I will be putting surge protectors at the service entrance for cat5 and cat3. Fiber don't need surge protection

What is the best way to ground the entire run (electric and low voltage) ? Since these buildings are grounded separately (ie no common ground between them), how do I mitigate the risk of ground loop ?

Thanks!
Shaw
:icon_confused:


----------



## paul d. (Jul 13, 2008)

why dont you put everything in PVC pipe? one pipe for every cable plus couple of spares.


----------



## sj22 (Sep 23, 2008)

Thanks Paul d. 
That may be (1) over engineering, (2) more labor (3) beats the purpose of having direct burial cable (4) does not address the distance seperation between low voltage and high voltage (5) does not address ground loop

The questions are:
(a) how much gap/distance between electric and low voltage cable
(b) how to mitigate the risk of ground loop

Thanks
Shaw


----------



## Bkessler (Feb 14, 2007)

Sounds like you need an electrician, read the forum rules. YOu do not sound like much like a pro to me.


----------



## sj22 (Sep 23, 2008)

Bkessler,
I have an Electrician, low voltage wiring contractor and the trenching crew. I am the project manager and need to make sure that the decisions that these subcontractors make are correct. 
I see these forums as a collective wisdom and hope that I could use it to guide the local Electrician/other contractors if they are making bad calls 

-Shaw


----------



## paul d. (Jul 13, 2008)

shaw , you REALLY need a QUALIFIED electrical contractor to look at this. its called a "duct bank". good luck.


----------



## sj22 (Sep 23, 2008)

Paul D.,
I am in Hawthorn Woods, IL (about 28 miles north west of downtown Chicago) - can you recommend someone who has done similar jobs before. 

Thanks
-Shaw


----------



## paul d. (Jul 13, 2008)

check with your local IBEW or IEC ( INDEPENDENT ELECTRICAL CONTRACTOR)


----------



## jdsmith (Oct 23, 2007)

sj22 said:


> I am connecting two buildings in the campus and need to bury power, fiber (62.5/125 multi-mode 6 strands), cat5e 3 cables, cat3 25pair bundle...


What are you going to use the Cat 5e for?

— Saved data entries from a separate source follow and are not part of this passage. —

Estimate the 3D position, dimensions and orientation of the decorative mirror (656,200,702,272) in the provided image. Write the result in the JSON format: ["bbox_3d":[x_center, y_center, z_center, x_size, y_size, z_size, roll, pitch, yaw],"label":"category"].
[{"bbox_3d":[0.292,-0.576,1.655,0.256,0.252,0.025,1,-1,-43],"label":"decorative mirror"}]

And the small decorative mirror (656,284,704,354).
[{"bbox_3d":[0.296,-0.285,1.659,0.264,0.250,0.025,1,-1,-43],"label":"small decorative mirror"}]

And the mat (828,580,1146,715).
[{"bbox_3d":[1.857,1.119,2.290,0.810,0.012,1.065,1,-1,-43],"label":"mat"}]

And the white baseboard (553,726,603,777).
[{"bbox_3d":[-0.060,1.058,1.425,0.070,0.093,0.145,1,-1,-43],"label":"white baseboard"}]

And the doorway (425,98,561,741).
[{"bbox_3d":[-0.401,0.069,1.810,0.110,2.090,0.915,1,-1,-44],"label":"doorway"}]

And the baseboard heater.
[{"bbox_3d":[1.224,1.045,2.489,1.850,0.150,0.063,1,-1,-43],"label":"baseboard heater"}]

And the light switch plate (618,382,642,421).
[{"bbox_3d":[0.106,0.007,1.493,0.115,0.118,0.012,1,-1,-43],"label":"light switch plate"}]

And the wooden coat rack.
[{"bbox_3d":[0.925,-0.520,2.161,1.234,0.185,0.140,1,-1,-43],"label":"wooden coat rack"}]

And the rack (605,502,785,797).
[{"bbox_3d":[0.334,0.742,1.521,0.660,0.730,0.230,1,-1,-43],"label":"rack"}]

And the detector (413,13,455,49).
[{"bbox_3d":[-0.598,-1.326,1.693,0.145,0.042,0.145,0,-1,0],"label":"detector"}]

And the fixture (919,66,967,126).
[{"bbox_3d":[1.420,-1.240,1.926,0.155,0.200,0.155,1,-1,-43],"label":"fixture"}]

I don't know of anything that requires Cat 5e that will work with a 1000 ft length.


----------



## Trimix-leccy (Dec 4, 2007)

jdsmith said:


> What are you going to use the Cat 5e for? I don't know of anything that requires Cat 5e that will work with a 1000 ft length.


I thought the max ratified length was 95m [300 feet?]

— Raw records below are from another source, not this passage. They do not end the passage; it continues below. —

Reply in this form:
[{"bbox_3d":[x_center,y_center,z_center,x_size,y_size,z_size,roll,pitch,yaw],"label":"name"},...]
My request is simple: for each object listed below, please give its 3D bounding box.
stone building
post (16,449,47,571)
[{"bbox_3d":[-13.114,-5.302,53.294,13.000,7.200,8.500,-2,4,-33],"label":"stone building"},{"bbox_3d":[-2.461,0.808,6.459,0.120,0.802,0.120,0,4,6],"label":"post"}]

I'm quite likely to be wrong...see wife for details:whistling2:


----------



## jdsmith (Oct 23, 2007)

Trimix-leccy said:


> I thought the max ratified length was 95m [300 feet?]
> 
> I'm quite likely to be wrong...see wife for details:whistling2:


I think it's 100 meters between ports on active devices. Since most people use patch panels and wall jacks with short patch cords at each end, different standard practices exist for how much cable to run between the patch panel and wall jack. Most people use 90m or 95m to allow for patch cords at both ends and still be within the 100m spec.


----------



## GregS (May 22, 2007)

Yes that would also be my question. What are they going to use the cat5e for? It won't be a network connection. Cameras maybe? Even still, baluns on that length is questionable.

Run a conduit for the low-vo, and do whatever needs to be done for the electrical, at least 12" away from the low-vo.

Direct burrial does not mean you can burry it directly and expect it to last. Put it in a conduit and it will last longer. String it, and then you will be able to replace it later on when they either need to replace it, or add to it. Sell that value.


----------